• Exercise aim
Starting with the opening line of the material, restate every line word for word, and end on the line containing "(488, 108) none".

• Provided material
══════════════════════════════
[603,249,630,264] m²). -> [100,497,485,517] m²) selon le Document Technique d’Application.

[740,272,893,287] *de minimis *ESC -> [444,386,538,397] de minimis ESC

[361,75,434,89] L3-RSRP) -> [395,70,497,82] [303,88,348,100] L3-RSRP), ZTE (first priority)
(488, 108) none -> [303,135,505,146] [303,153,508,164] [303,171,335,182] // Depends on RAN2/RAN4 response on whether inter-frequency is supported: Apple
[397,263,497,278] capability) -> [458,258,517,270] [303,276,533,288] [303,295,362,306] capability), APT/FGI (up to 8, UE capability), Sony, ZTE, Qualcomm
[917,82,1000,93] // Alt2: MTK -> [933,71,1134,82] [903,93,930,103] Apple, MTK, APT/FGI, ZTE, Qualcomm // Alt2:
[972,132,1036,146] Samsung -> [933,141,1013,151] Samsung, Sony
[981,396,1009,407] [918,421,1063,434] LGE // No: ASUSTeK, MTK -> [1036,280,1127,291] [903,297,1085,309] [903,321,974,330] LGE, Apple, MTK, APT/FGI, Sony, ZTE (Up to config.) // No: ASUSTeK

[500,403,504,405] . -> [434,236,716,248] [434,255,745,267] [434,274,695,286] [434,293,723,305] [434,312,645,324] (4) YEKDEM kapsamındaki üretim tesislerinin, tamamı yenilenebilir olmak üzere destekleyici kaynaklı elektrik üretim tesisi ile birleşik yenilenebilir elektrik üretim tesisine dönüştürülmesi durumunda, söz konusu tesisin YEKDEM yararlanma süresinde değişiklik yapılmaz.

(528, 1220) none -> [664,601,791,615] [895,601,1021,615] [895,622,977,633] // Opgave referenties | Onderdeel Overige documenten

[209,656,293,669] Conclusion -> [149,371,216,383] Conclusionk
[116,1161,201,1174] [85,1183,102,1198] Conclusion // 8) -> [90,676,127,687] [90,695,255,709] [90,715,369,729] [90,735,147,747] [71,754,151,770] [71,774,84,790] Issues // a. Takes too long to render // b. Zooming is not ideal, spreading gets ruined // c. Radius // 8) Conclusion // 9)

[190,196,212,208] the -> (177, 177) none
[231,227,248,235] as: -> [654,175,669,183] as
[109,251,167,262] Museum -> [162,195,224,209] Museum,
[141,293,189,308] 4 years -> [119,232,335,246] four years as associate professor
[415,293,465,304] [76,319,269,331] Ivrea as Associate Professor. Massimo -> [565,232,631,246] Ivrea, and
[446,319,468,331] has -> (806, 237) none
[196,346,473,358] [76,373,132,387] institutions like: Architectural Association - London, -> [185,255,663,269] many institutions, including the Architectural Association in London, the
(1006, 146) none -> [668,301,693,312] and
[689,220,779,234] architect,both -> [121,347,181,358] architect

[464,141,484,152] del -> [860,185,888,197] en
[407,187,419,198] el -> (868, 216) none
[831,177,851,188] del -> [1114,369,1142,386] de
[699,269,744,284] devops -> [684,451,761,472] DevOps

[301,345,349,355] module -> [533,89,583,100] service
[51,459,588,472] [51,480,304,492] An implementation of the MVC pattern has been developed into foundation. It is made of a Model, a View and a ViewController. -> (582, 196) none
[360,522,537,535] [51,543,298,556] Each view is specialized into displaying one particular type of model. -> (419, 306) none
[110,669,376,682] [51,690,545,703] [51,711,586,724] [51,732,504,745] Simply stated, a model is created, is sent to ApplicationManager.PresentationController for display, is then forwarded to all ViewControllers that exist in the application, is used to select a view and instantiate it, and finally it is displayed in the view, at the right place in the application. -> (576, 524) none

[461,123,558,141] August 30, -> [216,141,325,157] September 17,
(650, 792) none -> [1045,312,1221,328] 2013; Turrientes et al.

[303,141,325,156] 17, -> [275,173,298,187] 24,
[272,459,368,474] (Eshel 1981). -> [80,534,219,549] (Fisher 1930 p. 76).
══════════════════════════════
• Your response
[603,249,630,264] m²). -> [100,497,485,517] m²) selon le Document Technique d’Application.

[740,272,893,287] *de minimis *ESC -> [444,386,538,397] de minimis ESC

[361,75,434,89] L3-RSRP) -> [395,70,497,82] [303,88,348,100] L3-RSRP), ZTE (first priority)
(488, 108) none -> [303,135,505,146] [303,153,508,164] [303,171,335,182] // Depends on RAN2/RAN4 response on whether inter-frequency is supported: Apple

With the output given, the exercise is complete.